東南アジアの人材市場は、まるで万華鏡のようだ。

一つの外的要因が生まれただけで、全体の色が一瞬にして変わる。経済政策、為替、治安、近隣国との関係――それらが複雑に絡み合い、労働力の流れを左右する。

そんななかで、いまカンボジアの若者たちのまなざしが、再び日本へと向かい始めている。
この潮目の変化は、偶然ではない。

地政学的な緊張と社会不安、そして他国での事件が連鎖的に作用し、“日本回帰”という新たな流れを生みつつある。

2. 政局不安が若者を外へと向かわせる

カンボジアは近年、政治的にも経済的にも不安定さを増している。

長らく続いたフン・セン政権から、息子のフン・マネット首相へと政権が移ったが、国内では依然として権力構造の硬直や腐敗、物価上昇などが続いている。

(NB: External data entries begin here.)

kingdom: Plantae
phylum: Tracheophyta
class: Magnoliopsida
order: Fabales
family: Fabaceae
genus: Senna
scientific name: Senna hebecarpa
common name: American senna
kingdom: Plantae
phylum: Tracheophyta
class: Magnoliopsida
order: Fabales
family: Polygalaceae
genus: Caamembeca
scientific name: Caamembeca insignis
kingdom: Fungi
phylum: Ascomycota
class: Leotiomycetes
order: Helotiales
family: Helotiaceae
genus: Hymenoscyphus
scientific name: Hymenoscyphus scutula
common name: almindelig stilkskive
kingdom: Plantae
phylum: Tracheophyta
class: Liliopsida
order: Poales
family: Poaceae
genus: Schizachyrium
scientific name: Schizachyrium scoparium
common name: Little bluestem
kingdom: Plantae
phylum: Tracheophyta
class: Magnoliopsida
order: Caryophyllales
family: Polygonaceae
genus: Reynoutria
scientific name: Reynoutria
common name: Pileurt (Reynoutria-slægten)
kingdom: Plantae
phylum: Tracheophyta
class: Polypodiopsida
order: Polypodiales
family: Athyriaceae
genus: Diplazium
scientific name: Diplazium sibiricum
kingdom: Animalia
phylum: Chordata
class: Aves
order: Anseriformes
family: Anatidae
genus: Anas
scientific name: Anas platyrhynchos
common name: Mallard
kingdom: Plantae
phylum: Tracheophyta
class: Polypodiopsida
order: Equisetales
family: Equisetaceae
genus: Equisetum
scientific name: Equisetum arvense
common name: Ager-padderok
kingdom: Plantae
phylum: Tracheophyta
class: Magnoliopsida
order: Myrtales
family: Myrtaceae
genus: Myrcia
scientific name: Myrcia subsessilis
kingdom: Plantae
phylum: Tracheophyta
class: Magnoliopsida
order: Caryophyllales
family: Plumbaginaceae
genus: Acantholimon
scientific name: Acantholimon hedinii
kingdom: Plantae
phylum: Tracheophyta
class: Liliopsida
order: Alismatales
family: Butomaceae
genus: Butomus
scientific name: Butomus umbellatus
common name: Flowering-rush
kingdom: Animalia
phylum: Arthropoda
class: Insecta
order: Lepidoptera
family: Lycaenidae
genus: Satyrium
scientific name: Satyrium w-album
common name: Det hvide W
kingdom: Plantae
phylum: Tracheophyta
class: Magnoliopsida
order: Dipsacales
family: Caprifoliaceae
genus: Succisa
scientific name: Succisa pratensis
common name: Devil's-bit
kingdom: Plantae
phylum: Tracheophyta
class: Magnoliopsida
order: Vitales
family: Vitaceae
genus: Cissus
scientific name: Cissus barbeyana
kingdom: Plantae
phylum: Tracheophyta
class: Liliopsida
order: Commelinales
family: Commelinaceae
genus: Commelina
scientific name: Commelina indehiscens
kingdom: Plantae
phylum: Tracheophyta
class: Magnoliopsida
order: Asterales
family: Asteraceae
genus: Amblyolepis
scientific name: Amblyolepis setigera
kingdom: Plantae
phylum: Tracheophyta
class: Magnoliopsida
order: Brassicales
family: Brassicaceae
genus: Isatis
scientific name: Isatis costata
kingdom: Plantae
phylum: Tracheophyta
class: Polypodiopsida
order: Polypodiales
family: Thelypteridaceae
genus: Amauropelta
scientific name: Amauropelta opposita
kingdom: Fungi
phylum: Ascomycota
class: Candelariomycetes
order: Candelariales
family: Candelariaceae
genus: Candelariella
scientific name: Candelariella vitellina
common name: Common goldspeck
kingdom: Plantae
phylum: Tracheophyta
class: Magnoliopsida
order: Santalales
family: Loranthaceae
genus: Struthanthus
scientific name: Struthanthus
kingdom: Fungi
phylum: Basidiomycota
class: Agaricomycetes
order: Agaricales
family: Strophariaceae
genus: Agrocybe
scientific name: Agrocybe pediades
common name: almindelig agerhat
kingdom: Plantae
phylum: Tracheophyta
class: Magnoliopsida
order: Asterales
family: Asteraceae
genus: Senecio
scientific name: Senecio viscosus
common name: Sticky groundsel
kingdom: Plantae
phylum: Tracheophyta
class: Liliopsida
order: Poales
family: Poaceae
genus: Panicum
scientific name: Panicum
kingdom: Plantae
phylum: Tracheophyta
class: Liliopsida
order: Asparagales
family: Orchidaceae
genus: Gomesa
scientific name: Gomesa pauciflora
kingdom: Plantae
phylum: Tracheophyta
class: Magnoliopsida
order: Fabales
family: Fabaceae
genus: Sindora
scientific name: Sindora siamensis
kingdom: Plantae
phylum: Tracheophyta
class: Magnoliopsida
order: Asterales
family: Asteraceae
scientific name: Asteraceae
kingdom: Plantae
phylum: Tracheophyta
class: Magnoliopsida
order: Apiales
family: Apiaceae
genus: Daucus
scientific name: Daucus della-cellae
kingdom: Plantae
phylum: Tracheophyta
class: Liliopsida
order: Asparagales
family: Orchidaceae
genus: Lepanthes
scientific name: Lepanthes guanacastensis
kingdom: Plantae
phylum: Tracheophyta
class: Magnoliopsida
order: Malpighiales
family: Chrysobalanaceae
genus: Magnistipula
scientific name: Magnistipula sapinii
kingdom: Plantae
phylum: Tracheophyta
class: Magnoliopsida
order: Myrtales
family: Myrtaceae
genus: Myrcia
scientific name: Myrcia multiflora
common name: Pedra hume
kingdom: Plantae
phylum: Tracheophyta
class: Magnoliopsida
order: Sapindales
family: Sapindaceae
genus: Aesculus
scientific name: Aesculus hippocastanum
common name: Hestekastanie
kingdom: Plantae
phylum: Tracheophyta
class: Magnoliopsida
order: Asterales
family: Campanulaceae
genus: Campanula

若者たちは「このままでは先が見えない」と感じ、国外での就労を希望する声が急増しているという。

技能実習・特定技能の送り出しを行う3TS社日本部門の中井和彦氏は、現地の空気をこう語る。

「最近、国内の政局不安から海外就労への関心が高まっています。その中で、日本も有力な選択肢として再浮上しているんです」

数年前までは、円安と制度の複雑さから「日本は条件が厳しいし、稼げない」という声が主流だった。

しかし、いまはむしろ“外に出たい”という力が勝っている。

働き先を選ぶよりも、「外で働くこと」そのものが希望になっているのだ。

3. タイ国境紛争が招いた60万人の帰国

2025年7月、タイとカンボジアの国境で軍事衝突が起きた。
小競り合いは瞬く間に拡大し、民間人を含む30人以上が犠牲となった。

この衝突の影響で、タイ国内で働いていた約60万人のカンボジア人労働者が強制的に帰国を余儀なくされた。カンボジア政府は緊急の再雇用支援を行い、十数万人が国内で再就職したが、いまも40万人近くが失業状態にある。

もともとタイは、カンボジア人にとって「最も現実的で安定した出稼ぎ先」だった。

距離が近く、言語もある程度通じ、ビザ取得も比較的容易。だが、国境が不安定化すれば、その安全神話は一気に崩れる。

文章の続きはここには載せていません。